* Goal of the exercise:
From the line with "Provide a 3D" to the final line of the records, every line is to be duplicated exactly, both of those lines included.

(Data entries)
::::

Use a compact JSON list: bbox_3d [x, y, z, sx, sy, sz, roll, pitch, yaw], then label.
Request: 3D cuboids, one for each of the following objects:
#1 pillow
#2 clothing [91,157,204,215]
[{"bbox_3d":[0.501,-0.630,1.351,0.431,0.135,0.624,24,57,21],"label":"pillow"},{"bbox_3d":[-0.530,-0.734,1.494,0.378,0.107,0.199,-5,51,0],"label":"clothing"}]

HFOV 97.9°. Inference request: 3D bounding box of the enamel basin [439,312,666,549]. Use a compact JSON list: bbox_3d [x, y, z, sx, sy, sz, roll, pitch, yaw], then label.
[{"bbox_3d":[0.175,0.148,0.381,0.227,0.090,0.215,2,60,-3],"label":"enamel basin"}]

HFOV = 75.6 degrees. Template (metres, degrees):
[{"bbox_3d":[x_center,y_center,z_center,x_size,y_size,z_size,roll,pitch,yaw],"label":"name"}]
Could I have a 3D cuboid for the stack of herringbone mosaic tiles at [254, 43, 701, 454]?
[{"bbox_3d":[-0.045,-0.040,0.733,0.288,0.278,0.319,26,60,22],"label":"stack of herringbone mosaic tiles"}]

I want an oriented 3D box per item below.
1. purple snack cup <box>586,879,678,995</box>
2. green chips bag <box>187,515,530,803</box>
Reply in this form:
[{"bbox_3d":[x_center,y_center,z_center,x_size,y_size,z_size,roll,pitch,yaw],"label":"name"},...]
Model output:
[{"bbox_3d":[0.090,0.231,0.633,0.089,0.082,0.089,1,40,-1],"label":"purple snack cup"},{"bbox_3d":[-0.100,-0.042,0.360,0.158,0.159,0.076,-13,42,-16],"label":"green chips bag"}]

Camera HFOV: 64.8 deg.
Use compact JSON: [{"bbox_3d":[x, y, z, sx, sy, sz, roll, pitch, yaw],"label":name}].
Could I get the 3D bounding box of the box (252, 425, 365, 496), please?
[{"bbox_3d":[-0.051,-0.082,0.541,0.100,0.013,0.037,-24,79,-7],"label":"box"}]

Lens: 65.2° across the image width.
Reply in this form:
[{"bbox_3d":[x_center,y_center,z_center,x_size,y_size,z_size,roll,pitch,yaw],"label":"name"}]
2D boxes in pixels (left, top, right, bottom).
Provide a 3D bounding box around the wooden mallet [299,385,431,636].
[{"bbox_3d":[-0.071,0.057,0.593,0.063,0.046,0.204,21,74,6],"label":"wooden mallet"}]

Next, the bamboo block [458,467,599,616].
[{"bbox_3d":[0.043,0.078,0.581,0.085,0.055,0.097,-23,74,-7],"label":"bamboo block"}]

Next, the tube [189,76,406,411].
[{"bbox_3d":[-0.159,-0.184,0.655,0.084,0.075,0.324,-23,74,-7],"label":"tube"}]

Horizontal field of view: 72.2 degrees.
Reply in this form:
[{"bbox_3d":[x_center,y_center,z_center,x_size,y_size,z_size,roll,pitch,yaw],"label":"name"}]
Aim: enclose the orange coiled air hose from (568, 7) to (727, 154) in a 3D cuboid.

::::

* Solution to the problem:
Provide a 3D bounding box around the wooden mallet [299,385,431,636].
[{"bbox_3d":[-0.071,0.057,0.593,0.063,0.046,0.204,21,74,6],"label":"wooden mallet"}]

Next, the bamboo block [458,467,599,616].
[{"bbox_3d":[0.043,0.078,0.581,0.085,0.055,0.097,-23,74,-7],"label":"bamboo block"}]

Next, the tube [189,76,406,411].
[{"bbox_3d":[-0.159,-0.184,0.655,0.084,0.075,0.324,-23,74,-7],"label":"tube"}]

Horizontal field of view: 72.2 degrees.
Reply in this form:
[{"bbox_3d":[x_center,y_center,z_center,x_size,y_size,z_size,roll,pitch,yaw],"label":"name"}]
Aim: enclose the orange coiled air hose from (568, 7) to (727, 154) in a 3D cuboid.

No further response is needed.